(Saved data entries)
=-=-=

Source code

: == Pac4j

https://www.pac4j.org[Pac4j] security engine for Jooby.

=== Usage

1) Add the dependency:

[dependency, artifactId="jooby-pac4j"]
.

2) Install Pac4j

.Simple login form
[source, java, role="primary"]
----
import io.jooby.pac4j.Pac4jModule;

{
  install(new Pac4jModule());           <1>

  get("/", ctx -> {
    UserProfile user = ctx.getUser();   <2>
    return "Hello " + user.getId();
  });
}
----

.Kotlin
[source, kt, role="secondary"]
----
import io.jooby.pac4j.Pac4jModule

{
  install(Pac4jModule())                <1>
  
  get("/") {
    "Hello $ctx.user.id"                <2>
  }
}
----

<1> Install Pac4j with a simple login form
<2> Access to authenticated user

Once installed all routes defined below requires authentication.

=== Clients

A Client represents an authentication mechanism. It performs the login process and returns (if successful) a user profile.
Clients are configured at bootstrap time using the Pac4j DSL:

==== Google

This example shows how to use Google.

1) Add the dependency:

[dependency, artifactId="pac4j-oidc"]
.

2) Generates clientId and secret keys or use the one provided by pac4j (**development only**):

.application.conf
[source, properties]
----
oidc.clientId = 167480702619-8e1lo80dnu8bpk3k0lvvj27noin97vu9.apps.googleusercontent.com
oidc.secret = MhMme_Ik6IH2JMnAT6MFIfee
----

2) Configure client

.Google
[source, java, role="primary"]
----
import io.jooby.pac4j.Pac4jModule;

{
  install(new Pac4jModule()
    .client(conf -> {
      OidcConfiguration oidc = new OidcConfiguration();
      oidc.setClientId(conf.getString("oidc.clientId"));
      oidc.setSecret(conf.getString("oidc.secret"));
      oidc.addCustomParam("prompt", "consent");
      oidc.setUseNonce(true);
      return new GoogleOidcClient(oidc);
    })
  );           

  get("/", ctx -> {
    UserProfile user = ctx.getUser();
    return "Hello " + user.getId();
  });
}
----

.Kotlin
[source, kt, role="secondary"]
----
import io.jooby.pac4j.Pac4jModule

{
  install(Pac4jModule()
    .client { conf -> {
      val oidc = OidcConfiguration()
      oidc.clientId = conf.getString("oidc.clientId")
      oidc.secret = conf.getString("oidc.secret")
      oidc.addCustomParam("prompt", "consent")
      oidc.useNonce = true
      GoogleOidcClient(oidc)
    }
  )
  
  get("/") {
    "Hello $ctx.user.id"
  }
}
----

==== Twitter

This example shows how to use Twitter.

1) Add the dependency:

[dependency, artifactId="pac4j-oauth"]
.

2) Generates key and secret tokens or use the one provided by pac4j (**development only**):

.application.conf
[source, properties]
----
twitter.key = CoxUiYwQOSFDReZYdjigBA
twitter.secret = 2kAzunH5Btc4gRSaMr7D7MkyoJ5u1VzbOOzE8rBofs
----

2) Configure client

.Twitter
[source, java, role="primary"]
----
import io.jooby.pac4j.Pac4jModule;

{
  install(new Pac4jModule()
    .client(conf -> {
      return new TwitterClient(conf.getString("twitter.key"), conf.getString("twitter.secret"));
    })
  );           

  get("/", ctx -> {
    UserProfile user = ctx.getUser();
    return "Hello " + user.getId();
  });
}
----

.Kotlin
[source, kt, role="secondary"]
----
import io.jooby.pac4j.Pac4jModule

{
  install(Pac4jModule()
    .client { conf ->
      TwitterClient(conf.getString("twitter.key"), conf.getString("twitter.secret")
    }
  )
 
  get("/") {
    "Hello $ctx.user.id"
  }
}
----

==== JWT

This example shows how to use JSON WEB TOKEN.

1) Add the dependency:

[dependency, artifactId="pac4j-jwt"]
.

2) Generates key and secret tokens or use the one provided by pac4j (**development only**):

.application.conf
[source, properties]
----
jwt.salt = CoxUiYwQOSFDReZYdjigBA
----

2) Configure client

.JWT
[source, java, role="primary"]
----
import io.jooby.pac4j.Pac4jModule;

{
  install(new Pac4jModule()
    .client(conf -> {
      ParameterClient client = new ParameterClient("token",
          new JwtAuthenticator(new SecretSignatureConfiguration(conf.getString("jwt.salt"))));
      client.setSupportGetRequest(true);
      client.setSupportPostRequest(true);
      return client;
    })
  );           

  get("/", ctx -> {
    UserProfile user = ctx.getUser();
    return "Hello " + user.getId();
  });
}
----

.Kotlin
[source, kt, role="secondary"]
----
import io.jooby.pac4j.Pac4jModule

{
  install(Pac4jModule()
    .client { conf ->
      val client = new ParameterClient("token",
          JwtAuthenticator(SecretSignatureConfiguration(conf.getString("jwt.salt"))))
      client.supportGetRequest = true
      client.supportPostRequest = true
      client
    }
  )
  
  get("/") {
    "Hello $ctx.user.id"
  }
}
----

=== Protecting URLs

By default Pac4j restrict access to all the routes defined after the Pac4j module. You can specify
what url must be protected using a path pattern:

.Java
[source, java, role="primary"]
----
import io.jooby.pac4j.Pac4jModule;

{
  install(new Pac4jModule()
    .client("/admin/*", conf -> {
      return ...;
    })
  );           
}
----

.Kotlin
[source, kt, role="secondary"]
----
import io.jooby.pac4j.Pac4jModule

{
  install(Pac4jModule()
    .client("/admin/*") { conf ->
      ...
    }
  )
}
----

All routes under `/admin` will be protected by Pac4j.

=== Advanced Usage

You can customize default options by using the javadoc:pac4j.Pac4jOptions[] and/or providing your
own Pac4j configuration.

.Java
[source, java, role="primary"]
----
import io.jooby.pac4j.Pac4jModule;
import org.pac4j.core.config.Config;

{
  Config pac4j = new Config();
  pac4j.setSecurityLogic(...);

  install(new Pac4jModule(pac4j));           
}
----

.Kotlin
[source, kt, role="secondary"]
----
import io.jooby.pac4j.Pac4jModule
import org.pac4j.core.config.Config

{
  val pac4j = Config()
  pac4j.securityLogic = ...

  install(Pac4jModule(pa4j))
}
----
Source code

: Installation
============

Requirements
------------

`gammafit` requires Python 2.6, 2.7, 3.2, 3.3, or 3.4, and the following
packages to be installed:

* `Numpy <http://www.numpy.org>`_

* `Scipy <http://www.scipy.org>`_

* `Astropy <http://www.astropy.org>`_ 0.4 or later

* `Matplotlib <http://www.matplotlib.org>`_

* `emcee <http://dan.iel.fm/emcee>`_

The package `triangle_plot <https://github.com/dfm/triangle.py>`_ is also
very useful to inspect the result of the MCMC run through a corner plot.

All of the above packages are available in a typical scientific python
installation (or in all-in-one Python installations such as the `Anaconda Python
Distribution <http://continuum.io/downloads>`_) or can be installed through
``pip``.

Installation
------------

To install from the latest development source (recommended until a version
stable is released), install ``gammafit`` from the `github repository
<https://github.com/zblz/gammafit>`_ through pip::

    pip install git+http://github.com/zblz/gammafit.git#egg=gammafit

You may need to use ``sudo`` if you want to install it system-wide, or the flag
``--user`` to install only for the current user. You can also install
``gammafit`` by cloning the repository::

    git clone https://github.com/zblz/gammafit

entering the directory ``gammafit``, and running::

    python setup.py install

=-=-=

■ Instructions for the task ■
Each line holding the word "salt" must be pulled from the records.

■ Task result ■
jwt.salt = CoxUiYwQOSFDReZYdjigBA
          new JwtAuthenticator(new SecretSignatureConfiguration(conf.getString("jwt.salt"))));
          JwtAuthenticator(SecretSignatureConfiguration(conf.getString("jwt.salt"))))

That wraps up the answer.